The ETI admits it may take several years before the monitoring system is in place which will prevent such abuses. It expects the eventual solution to involve a combination of social audits carried out by professional monitoring consultancies and input from specially trained grassroots workers who will have the confidence of the workforce.

"The next issue is how we can enable companies to improve working conditions and whether the suppliers or the retailers will pay for this," said Mr Wells.

The Cafod report criticised several of Britain's top seven retailers for the "major gaps" that exist in their codes of conduct. Storehouse - which encompasses Mothercare and BhS - River Island, and Marks & Spencer have yet to acknowledge a universal right to join a union, although all three groups are now reviewing their codes for foreign manufacturers. Cafod also points out "disturbing weaknesses" in the C&A code over working hours.
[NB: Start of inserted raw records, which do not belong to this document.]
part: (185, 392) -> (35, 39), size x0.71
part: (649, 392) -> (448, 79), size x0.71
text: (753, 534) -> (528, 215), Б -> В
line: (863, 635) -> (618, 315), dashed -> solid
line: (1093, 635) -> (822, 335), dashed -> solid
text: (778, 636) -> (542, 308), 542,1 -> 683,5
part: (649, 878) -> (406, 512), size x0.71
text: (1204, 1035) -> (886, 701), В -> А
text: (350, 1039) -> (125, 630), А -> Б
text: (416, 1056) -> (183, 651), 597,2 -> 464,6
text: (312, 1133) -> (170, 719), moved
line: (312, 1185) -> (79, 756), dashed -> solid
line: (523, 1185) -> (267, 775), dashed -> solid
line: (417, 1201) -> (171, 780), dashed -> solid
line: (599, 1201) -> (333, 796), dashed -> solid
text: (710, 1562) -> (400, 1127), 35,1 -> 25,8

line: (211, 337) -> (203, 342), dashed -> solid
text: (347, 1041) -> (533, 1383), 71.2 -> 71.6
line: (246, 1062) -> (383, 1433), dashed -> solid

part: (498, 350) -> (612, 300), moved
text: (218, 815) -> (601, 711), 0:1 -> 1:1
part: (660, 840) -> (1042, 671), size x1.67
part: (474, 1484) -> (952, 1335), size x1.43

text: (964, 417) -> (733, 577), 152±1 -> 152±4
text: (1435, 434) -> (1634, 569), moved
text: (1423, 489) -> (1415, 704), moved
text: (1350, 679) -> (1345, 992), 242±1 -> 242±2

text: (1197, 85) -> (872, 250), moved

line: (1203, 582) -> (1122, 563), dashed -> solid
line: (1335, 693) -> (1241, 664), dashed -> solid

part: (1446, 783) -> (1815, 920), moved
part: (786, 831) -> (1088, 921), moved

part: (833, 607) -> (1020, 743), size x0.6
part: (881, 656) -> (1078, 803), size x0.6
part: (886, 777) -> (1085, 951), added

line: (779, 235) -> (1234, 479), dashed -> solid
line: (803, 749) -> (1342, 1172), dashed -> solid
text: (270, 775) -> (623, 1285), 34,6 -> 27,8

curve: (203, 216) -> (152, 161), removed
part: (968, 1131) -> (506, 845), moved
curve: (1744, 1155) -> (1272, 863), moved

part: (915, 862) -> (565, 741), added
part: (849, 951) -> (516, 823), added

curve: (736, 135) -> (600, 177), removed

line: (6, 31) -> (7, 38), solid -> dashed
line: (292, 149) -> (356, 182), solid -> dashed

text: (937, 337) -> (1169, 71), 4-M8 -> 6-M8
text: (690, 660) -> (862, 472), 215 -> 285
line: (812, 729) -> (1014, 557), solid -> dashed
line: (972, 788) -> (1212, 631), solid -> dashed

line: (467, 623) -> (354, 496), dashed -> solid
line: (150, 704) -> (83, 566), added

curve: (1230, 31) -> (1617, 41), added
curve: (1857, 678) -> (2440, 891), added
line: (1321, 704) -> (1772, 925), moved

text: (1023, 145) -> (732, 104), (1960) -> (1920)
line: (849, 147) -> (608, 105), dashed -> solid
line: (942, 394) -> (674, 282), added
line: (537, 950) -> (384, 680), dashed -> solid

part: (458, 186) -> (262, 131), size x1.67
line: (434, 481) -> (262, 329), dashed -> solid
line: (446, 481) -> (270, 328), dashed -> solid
Next introduced a new code this year, which it plans to review on an annual basis, but Cafod criticises the lack of independent checks in its monitoring procedure which consists of visits by Next quality and control specialists and self-certification by suppliers.

The report highlights the experiences of two workers who have yet to benefit from the initiatives taken by Western retailers.

Dani, an Indonesian worker, earns 35p a day working in a factory which, he claims, makes clothes for Gap. It is just enough to feed his small family on watery soup and house them in a two-room shack.

Minara Begum, a young Bangladeshi woman, was slashed with razors when she spoke out after union leaders were beaten up at the clothing factory where she worked. The union had been in dispute with the factory management since it recruited the 30 per cent of workers necessary for legal recognition.